Rekannya yang berambut hitam itu memandangi sebentar. Menyelisik rupa pria yang sudah seperti gelandangan itu, lalu menyiapkan senapannya.

“Hanya orang pengecut yang berpikir dirinya akan mati,” kata pria berambut hitam tersebut. “Kau takkan pernah tahu apa yang terjadi di depanmu kalau kau melihat mereka yang telah kalah. Mereka adalah pemacu semangat, bukan pemicu ketakutan.”

“Hah?”

Si pria tadi mendadak bergeming. Saling berpandangan dengan rekannya itu. Sekian detik kemudian, bahunya ditepuk hingga lamunannya terurai. Rekannya tersenyum simpul.

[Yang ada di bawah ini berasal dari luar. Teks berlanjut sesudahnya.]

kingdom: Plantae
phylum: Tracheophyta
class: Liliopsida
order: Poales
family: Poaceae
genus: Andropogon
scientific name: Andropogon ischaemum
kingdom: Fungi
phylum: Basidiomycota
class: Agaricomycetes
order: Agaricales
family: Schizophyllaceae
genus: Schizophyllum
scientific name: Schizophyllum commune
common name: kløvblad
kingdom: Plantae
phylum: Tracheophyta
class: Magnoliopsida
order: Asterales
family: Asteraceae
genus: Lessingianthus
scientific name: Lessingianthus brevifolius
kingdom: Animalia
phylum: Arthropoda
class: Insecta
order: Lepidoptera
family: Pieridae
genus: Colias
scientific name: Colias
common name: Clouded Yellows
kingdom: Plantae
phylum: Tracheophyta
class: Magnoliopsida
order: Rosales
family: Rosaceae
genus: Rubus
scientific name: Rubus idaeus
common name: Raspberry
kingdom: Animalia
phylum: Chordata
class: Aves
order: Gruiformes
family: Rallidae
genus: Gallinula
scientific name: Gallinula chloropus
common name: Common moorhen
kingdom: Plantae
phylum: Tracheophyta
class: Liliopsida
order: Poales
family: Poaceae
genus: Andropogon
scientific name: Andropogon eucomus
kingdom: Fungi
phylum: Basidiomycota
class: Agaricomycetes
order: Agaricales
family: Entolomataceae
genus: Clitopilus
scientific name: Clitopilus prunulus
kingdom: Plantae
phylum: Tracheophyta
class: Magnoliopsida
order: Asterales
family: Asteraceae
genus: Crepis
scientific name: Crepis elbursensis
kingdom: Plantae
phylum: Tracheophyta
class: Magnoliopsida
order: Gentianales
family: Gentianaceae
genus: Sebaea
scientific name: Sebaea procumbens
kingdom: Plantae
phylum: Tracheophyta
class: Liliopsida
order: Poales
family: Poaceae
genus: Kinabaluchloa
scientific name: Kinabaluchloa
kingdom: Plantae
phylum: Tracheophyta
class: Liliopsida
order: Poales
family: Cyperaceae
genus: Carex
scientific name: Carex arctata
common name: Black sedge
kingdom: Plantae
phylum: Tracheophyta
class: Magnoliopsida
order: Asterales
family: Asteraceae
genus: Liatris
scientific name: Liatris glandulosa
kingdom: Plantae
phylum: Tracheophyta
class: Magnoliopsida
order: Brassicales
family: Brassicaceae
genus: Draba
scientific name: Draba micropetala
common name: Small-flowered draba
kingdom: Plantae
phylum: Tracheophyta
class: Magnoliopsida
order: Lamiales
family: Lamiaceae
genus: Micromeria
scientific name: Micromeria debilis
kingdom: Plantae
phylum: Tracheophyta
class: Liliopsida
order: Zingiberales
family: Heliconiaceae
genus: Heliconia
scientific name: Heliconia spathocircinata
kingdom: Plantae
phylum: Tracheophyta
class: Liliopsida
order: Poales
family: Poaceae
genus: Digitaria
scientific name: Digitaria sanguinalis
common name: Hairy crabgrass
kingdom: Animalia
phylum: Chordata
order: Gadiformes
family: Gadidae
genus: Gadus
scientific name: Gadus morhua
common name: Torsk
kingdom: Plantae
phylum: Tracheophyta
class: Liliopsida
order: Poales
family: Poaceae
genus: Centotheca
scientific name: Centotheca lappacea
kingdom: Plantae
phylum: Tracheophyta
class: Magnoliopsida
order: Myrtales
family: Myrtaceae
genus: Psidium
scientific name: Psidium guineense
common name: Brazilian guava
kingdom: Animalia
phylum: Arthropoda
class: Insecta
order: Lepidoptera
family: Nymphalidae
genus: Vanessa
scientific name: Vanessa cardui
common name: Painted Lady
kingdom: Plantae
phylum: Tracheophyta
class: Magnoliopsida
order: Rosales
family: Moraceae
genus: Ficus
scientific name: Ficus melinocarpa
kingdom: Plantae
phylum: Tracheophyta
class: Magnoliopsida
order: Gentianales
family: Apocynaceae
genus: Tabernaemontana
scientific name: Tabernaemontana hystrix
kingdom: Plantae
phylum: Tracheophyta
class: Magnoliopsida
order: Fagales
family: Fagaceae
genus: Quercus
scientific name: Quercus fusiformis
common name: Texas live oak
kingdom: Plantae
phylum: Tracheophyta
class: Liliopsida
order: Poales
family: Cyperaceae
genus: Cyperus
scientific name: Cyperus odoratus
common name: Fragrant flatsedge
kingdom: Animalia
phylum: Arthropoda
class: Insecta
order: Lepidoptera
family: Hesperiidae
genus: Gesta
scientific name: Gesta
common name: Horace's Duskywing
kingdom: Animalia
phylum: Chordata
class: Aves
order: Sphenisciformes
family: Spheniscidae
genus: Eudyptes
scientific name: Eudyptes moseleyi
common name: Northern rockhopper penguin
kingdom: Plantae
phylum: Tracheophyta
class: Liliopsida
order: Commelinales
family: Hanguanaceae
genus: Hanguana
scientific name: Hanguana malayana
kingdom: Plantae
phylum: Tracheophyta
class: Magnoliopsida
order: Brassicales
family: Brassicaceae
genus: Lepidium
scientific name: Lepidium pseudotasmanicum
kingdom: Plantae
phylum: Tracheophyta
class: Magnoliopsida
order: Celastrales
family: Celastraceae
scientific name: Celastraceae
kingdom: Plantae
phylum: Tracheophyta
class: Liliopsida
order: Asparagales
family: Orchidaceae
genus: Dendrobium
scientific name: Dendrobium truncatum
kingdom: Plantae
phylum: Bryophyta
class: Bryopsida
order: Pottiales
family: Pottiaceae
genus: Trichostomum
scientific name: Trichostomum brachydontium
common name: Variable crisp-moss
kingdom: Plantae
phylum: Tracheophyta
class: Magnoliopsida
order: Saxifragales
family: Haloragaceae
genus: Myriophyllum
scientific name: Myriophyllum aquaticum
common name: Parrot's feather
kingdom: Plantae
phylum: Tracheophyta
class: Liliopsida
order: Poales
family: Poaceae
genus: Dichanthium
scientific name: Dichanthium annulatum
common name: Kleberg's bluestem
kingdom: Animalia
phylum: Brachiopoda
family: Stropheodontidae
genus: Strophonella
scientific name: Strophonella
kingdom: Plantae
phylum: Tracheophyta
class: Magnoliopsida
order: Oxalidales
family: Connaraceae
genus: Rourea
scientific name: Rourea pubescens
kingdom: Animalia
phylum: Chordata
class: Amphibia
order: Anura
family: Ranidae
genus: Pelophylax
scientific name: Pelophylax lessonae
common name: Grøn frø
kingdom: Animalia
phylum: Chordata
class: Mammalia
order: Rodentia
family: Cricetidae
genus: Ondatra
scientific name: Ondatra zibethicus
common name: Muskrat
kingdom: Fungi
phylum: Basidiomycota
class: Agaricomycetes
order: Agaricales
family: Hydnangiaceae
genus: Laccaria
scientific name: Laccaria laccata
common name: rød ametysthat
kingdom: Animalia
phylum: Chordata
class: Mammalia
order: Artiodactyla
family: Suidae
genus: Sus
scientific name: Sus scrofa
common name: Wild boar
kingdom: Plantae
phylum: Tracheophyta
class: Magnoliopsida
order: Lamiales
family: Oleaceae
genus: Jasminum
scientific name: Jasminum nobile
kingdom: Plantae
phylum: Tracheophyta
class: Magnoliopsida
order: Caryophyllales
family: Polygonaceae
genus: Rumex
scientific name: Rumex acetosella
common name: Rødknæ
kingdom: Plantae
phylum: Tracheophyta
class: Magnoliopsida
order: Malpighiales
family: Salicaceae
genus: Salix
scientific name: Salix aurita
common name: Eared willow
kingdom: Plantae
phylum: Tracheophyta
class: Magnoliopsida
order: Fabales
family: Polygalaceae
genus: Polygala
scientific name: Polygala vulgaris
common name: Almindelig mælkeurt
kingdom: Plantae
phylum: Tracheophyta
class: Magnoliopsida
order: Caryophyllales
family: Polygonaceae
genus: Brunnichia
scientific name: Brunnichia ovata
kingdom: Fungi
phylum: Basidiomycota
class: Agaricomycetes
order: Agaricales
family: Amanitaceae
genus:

“Aku akan memirang rambutku jika aku tidak mati di perang ini,” katanya sebelum akhirnya bangkit dan berlari menuju musuh.

“Hah? Ja—”

Pria itu berbalik dan memandang punggung rekannya yang malah berlari mendekati musuh. Sebuah gumulan kabut pasir menutup keberadaan pria berambuthitam itu. Sampai akhirnya, sebuah ledakan tak terelakkan.

“JASON!!!”

***

Adara membuka cepat kedua mata. Dia bangun dari lelap dan menyebarkan pandangan ke sekitar. Sejak pagi tadi, dia masih terpaku di ruang reruntuhan itu tanpa tahu harus ke mana. Otaknya sudah bagai kosong tak berisi saja. Hanya serpihan ingatan masa lalu yang masih terngiang olehnya.

Gadis itu meneguk liur melalui kerongkongannya yang tercekat. Organ yang berbentuk selang itu rasanya amat panas. Sesekali Adara menggaruk leher sembari melakukan salivasi, mencoba menahan gejolak dehidrasi yang mungkin telah menjalari tubuh. Mulutnya terasa kering dan bibir mungilnya juga sudah pecah-pecah bagai retakan tanah di musim kemarau panjang. Jantung dan napasnya kadang saling memburu. Dan juga, Adara kini mudah sekali mengantuk. Tubuhnya benar-benar lemas karena kekurangan cairan.

Adara meringkuk sambil merangkul ransel. Selama beberapa detik dia mengatur napas agar kembali normal. Selang beberapa saat, sebuah dentuman mengejutkannya.

“Apa itu?”

Dia mengeluarkan sedikit tubuh dari ruangan itudan menyebarkan pandangan. Ada sebuah kepulan asap tebal di salah satu arah yang membuat kedua netranya mendelik.

“Asap?” gumamnya.

Deru suara kendaraan berat terdengar samar. Kedua mata Adara yang sudah sendu layu lantas kembali dilebarkan olehnya—fokus dan terus fokus. Beberapa kendaraan pengangkut milik tentara lewat tak jauh dari tempat Adara berada. Mulut Adara terbuka. Namun, anehnya, dia tak bisa berteriak. Adara berdeham, mencoba mengatur pita suara dan kerongkongannya, lalu kembali berteriak.

Sial.

Satu teriakan saja tak berhasil dia suarakan. Adara melambaikan kedua tangan sekuat tenaga. Entah apa yang

dipikirkannya saat ini, dan bahkan dia tak tahu dari mana kendaraan pengangkut itu berasal. Napas dan denyut jantungnya kian memburu ganas dan kini semakin menyempit.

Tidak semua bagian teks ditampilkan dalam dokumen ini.